The parties were scheduled to appear and update the judge on various preliminary matters.
Attorney T Gunaseelan, who represented three language-based interest groups to intervene in the action, told FMT that the judge dismissed the lawsuit because the plaintiff’s attorneys were not present.
Last month, the plaintiff objected to a request from the Chinese Language Council, the Tamil Language Association and the Confederation of Alumni of Tamil Schools and the government for the action to be brought in the High Court here for be transferred to Kuala Lumpur.
The plaintiff also objected to the attempt by the three groups to become parties on the grounds that two others had already participated.
The parties that had previously intervened were the MCA and the Malaysian China Association of United School Committees (Dong Zong).
In August, the three interest groups filed the intervener application claiming that they had a direct interest in the case and would be aggrieved parties if the plaintiff were successful in his action.
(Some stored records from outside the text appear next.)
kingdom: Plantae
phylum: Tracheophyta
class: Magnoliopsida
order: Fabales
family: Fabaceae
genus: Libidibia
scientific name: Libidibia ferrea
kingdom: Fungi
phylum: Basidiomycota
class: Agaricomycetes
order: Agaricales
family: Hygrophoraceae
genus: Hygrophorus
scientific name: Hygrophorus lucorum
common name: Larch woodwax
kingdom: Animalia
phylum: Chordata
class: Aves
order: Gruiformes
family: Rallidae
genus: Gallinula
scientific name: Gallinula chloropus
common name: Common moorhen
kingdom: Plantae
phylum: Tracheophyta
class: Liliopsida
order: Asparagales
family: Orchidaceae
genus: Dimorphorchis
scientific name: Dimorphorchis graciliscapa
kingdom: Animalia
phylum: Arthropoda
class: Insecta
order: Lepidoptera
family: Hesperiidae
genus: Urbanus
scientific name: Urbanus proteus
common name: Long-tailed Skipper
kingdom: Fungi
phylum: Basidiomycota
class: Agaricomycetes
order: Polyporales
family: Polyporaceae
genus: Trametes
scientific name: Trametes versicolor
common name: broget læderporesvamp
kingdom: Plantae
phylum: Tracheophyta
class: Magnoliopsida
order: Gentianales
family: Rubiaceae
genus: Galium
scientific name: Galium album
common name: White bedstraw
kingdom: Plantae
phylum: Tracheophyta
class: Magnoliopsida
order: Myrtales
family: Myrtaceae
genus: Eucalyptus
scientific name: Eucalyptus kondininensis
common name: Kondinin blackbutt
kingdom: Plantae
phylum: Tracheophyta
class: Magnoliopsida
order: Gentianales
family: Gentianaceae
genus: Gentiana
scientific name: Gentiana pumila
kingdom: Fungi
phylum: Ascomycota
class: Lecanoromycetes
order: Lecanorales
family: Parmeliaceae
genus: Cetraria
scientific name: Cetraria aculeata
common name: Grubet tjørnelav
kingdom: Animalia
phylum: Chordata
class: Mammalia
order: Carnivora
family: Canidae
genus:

The plaintiff, Mohd Azizee Hasan, president of Ikatan Guru-Guru Muslim Malaysia, filed the lawsuit on behalf of his organization in February. He is challenging the constitutionality of articles 17 and 28 of the Education Law.
The Malay Students Union and the Islamic Education Development Council filed similar lawsuits in Kuala Lumpur in February.
Ikatan Muslim in Malaysia (Isma) also presented a similar cause of action in Kuala Lumpur in March.
Isma President Aminuddin Yahaya is seeking an order that the two provisions of the Education Law, which allow the use of Chinese and Tamil languages as a medium of instruction in vernacular schools, go against Article 152 of the Constitution. Federal.
Article 152 establishes that Bahasa Melayu is the national language of Malaysia.